===== SOURCE INFORMATION =====

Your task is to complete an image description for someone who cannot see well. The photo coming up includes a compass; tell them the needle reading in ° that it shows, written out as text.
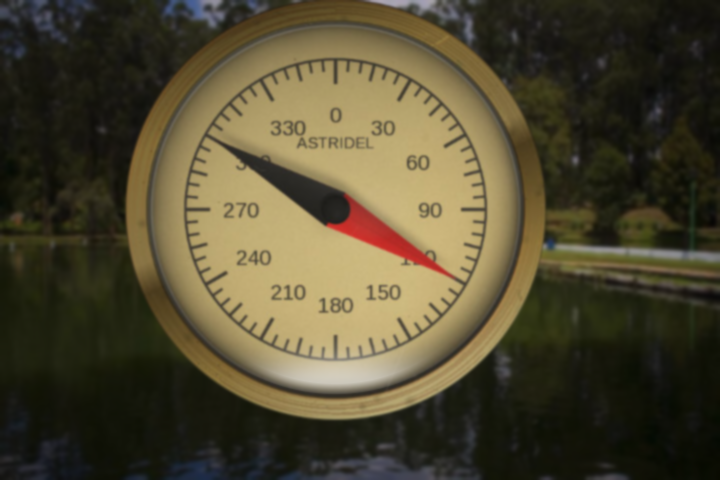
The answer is 120 °
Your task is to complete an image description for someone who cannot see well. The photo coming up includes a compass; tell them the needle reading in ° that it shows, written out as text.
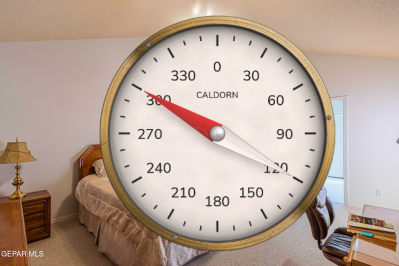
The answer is 300 °
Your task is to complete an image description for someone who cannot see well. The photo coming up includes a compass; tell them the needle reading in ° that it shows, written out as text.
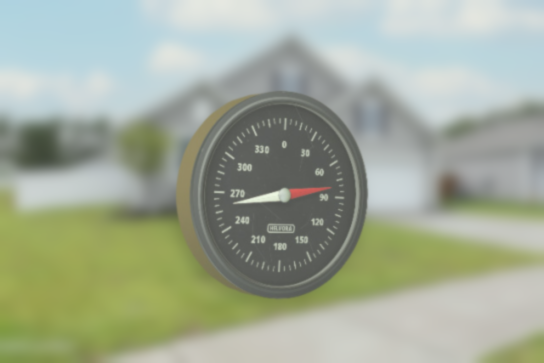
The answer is 80 °
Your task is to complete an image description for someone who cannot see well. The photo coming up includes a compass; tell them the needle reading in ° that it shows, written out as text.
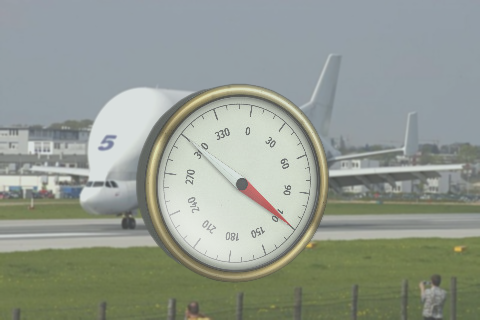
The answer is 120 °
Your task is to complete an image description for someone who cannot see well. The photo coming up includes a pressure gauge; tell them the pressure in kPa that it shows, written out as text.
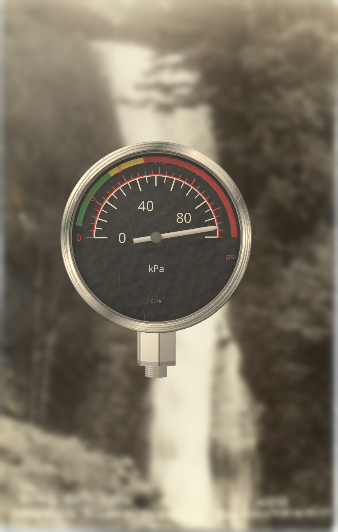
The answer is 95 kPa
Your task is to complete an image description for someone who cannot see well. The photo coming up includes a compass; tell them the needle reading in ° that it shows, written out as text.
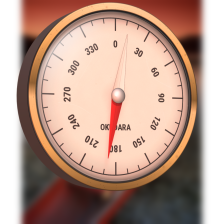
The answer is 190 °
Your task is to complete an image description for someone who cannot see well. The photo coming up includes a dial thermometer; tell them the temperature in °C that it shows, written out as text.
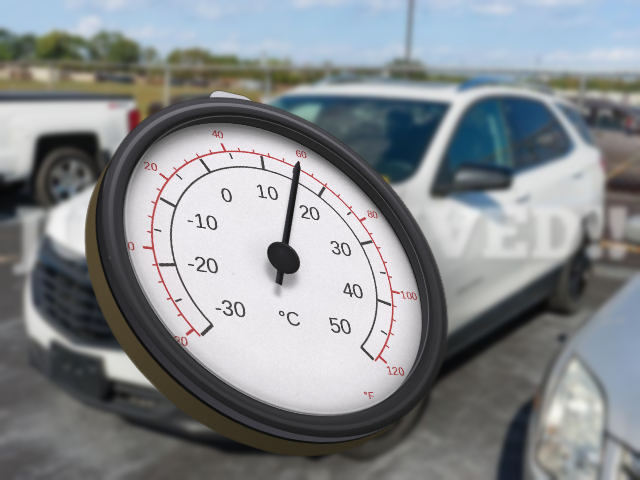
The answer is 15 °C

=====

* EXERCISE DIRECTIONS: Give the lines from the one containing "includes a dial" through the end of the data, inclusive, as a JSON list of strings with one string per line and blank lines omitted. Leave the pictures out of the answer.

* TASK ANSWER:
[
  "Your task is to complete an image description for someone who cannot see well. The photo coming up includes a dial thermometer; tell them the temperature in °C that it shows, written out as text.",
  "The answer is 15 °C"
]